Over Voedselhulp

De Europese Unie heeft in de ESF+ verordening, (EU) 2021/1057, van 24 juni 2021 de mogelijkheid opgenomen middelen in te zetten ter bestrijding van materiële deprivatie. Hiervoor geldt dat de lidstaten een minimumpercentage van 3% van het totaalbudget voor het ESF+ van € 413 miljoen voor dit doel beschikbaar moeten stellen.

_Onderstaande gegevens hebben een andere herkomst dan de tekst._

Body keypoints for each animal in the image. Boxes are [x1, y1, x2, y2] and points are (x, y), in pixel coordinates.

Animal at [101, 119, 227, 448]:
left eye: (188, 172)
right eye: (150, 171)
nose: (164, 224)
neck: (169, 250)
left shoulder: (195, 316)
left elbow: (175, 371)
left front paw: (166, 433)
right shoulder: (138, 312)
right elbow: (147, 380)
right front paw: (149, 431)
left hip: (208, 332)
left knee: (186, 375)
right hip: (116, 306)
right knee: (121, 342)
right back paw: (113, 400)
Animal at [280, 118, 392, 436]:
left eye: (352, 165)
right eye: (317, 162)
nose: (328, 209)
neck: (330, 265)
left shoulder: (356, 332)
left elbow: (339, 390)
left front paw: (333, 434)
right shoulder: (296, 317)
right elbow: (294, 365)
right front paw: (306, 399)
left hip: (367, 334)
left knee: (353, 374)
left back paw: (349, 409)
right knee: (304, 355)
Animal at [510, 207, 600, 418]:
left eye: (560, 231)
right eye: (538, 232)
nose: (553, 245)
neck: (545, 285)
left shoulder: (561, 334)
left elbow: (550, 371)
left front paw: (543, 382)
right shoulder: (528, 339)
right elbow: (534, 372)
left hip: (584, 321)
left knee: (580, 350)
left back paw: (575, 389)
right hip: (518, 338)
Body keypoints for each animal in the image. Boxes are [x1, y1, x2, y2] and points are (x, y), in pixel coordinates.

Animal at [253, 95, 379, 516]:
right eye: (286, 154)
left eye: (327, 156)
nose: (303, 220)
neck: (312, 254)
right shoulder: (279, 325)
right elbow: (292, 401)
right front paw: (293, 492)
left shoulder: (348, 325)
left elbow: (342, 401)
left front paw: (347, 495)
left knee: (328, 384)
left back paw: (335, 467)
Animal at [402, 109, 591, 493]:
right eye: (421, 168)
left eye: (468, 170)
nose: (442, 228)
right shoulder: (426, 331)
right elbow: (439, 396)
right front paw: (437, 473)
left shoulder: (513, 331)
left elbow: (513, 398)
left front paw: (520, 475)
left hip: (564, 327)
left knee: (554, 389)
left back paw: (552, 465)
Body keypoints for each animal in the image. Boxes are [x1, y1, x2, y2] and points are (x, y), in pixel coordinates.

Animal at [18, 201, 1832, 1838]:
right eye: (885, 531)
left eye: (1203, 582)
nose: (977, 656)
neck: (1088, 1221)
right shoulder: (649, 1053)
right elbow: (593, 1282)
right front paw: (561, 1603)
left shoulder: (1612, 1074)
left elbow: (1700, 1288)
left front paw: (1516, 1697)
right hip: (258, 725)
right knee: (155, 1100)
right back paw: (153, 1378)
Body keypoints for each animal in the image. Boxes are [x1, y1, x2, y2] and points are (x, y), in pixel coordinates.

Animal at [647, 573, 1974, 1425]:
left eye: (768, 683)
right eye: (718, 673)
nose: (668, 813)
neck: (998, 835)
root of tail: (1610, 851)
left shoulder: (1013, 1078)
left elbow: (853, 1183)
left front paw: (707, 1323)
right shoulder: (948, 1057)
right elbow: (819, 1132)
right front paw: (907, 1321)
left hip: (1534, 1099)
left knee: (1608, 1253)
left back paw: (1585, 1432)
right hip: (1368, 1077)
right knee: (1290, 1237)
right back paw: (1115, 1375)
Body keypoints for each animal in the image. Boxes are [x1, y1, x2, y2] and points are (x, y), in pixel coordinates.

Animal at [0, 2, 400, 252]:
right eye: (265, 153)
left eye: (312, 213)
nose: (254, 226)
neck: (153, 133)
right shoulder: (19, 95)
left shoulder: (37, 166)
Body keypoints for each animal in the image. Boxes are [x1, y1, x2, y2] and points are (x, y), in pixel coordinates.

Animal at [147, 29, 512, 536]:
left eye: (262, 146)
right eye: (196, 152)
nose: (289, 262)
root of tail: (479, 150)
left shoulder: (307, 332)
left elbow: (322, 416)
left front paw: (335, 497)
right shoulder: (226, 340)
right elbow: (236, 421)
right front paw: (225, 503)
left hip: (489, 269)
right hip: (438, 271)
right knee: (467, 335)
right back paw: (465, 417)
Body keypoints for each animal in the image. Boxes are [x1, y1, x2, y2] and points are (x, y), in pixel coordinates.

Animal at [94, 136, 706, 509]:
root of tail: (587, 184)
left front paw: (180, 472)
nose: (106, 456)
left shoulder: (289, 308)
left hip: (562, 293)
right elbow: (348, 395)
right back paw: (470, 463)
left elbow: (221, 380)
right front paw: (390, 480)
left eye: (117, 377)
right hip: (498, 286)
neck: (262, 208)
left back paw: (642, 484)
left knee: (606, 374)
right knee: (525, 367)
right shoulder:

Nederland heeft besloten het beschikbare budget van het ESF+ voor bestrijding van materiële deprivatie te bepalen op € 15,8 miljoen voor de periode tot en met 2027. Daarmee zet Nederland meer middelen in dan waartoe het vanuit de verordening is verplicht. Hiervan is € 2,5 miljoen specifiek voor de behoeften van kinderen.

De beschikbare middelen worden gebruikt voor het verstrekken van voedselhulp, materiële basishulp en begeleidende maatregelen. Onder deze drie termen wordt verstaan:

  • Voedselhulp: het gratis beschikbaar stellen van voedsel aan meest behoeftige personen, met aandacht voor de behoeften van kinderen.
  • Materiële basishulp: het gratis beschikbaar stellen van goederen om te voldoen aan de basisbehoeften voor een waardig leven, zoals kleding, toiletartikelen, met inbegrip van producten voor vrouwelijke hygiëne, en schoolbenodigdheden.
  • Begeleidende maatregelen: activiteiten ter aanvulling van de verdeling van voedselhulp of materiële basishulp die tot doel hebben sociale uitsluiting tegen te gaan en bij te dragen tot de uitbanning van armoede.

Deze maatregelen zijn geen structurele oplossing voor financiële problemen. Het vinden van betaald werk is dat wel. Echter, het tijdelijk bieden van voedselhulp, materiële basishulp en begeleidende maatregelen maakt het mogelijk dat mensen werken aan onderliggende problematiek, waardoor het uiteindelijk ook helpt bij het ruimte krijgen om (meer) werk te zoeken.